## ASSIGNMENT
Lines with the string "ankle" must each be copied from the listing.

* * * * * * *

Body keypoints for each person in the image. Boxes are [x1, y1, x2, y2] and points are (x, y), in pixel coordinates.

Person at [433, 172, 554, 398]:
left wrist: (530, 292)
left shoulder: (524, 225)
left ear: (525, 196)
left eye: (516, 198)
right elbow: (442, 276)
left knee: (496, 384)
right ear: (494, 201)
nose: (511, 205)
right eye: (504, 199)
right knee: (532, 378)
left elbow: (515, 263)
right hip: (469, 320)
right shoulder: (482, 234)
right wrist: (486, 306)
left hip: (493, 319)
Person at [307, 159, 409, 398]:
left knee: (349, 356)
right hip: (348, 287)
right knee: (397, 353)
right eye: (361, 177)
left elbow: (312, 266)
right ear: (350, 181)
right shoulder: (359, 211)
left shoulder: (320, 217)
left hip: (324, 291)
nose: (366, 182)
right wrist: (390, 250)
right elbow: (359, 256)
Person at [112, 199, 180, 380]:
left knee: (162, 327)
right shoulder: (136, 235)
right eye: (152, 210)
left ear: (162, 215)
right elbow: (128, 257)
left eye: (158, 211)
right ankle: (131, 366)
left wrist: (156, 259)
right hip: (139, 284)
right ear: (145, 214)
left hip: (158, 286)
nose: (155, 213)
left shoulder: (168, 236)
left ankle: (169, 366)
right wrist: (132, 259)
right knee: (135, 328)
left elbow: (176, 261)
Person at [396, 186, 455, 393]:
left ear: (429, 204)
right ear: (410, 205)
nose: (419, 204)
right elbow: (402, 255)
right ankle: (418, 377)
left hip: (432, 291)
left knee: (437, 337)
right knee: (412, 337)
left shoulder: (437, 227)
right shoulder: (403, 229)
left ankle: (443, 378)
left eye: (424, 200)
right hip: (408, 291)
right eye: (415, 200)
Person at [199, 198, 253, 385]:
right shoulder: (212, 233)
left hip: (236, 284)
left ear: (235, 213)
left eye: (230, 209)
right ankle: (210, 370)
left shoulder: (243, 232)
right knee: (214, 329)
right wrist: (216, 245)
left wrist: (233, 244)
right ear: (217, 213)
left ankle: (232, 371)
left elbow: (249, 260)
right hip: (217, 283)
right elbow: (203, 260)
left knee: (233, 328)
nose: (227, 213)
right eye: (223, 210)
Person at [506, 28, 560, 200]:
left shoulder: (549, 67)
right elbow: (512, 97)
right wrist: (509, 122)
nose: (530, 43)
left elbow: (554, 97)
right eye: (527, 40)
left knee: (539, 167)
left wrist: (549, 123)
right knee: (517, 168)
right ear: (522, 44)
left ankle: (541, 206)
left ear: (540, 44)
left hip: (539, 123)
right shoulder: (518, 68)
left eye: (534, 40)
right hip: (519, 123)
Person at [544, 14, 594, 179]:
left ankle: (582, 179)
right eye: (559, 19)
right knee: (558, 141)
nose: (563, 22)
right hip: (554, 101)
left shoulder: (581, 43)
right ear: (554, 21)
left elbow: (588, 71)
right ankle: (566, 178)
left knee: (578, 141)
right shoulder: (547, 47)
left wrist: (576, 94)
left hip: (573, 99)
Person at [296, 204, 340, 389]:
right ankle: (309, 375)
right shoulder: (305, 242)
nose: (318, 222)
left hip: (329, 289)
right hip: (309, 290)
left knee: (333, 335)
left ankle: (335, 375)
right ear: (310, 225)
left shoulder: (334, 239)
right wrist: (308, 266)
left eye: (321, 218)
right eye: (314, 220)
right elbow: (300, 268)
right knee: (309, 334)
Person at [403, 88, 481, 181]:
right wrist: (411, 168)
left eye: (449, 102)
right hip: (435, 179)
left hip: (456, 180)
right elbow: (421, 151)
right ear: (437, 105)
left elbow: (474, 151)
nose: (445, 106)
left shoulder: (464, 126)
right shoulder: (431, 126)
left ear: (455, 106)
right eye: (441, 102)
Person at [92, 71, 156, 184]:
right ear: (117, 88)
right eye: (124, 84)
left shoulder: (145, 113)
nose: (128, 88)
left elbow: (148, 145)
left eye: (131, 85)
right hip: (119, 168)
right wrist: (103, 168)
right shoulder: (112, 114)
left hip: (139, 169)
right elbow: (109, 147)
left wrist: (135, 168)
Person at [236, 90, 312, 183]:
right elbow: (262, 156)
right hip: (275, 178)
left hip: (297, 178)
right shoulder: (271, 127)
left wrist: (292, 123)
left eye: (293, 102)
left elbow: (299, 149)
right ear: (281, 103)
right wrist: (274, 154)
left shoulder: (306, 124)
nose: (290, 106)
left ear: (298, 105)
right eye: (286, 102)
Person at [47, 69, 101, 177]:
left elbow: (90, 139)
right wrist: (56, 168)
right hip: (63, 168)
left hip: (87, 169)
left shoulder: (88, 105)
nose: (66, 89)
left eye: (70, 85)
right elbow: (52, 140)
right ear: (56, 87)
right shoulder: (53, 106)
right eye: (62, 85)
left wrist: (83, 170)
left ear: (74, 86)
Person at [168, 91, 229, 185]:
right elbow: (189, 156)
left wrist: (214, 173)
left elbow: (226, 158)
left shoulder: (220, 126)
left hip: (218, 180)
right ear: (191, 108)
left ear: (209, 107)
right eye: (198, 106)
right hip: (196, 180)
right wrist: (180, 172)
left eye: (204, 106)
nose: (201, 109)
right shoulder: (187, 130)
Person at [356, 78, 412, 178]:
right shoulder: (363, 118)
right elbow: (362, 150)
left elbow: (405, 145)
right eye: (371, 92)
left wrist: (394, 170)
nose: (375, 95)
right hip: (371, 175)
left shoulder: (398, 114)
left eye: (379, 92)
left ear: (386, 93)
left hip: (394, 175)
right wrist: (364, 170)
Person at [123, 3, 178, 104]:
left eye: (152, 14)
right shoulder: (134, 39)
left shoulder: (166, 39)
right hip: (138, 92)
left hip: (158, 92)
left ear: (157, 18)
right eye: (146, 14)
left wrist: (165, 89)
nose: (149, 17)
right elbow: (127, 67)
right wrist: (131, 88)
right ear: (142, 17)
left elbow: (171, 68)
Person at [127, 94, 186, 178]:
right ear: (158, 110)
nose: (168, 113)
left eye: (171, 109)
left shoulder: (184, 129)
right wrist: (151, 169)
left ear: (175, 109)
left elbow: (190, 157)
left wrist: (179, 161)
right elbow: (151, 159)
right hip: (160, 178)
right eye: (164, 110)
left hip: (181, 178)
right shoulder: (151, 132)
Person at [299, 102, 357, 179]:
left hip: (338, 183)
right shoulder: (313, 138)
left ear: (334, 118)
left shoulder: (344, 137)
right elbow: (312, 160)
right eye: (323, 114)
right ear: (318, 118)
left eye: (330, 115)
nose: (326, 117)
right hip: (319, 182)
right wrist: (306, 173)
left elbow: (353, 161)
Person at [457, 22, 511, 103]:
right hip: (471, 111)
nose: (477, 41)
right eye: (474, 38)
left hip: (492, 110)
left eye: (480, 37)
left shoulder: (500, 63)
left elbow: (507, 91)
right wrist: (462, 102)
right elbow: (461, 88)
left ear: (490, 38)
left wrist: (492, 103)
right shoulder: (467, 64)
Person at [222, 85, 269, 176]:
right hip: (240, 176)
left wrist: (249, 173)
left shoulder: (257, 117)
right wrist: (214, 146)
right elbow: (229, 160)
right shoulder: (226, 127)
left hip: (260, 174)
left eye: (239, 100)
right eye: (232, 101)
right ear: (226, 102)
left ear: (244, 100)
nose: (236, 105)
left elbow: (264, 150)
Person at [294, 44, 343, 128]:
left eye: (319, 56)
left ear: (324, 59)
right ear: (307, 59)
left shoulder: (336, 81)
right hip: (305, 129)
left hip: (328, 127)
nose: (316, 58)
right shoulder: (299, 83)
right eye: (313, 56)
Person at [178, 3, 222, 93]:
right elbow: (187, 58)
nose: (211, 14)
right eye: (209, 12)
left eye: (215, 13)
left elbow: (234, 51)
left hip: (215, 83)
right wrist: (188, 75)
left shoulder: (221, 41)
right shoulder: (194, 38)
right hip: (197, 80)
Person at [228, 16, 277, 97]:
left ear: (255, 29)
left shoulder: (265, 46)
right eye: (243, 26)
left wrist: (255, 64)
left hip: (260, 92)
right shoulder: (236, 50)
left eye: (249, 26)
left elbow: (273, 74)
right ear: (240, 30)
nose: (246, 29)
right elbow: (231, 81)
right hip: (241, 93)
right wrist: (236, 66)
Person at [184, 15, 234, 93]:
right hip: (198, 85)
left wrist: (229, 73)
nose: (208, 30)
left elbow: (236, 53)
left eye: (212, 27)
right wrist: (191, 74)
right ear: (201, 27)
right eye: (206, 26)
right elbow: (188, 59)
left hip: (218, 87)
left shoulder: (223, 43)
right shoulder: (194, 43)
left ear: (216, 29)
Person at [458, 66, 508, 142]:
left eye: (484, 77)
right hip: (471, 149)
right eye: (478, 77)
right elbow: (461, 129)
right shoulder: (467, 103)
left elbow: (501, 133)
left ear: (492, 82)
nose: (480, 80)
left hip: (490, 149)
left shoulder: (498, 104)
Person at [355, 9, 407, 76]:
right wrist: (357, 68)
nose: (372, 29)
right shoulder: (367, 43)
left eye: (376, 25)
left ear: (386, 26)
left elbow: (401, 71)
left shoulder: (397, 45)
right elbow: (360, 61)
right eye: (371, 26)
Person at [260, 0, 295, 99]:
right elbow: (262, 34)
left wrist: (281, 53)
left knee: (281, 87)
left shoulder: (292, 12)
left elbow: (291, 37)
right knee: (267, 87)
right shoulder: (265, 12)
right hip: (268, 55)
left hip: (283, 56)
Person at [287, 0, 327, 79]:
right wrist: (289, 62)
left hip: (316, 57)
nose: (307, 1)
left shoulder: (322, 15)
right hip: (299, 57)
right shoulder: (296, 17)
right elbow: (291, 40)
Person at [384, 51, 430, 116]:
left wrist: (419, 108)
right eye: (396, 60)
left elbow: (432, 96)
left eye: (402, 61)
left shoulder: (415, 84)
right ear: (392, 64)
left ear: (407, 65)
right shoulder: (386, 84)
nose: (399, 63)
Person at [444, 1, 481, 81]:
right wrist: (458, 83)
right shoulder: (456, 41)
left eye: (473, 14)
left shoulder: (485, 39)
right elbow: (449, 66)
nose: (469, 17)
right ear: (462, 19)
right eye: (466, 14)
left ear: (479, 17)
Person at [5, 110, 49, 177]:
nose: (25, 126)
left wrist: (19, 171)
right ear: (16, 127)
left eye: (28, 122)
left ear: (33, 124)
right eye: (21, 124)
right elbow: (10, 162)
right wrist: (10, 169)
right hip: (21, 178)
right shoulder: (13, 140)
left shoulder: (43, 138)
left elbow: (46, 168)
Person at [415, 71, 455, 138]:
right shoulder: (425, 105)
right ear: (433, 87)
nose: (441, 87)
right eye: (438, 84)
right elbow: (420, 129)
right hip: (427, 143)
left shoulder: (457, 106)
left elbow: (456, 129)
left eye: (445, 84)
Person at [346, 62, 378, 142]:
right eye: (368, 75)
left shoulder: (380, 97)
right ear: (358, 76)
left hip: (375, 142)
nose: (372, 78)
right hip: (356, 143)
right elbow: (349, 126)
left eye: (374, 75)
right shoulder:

* * * * * * *

## SOLUTION FOR THIS PROBLEM
right ankle: (131, 366)
left ankle: (169, 366)
right ankle: (418, 377)
left ankle: (443, 378)
right ankle: (210, 370)
left ankle: (232, 371)
left ankle: (541, 206)
left ankle: (582, 179)
right ankle: (566, 178)
right ankle: (309, 375)
left ankle: (335, 375)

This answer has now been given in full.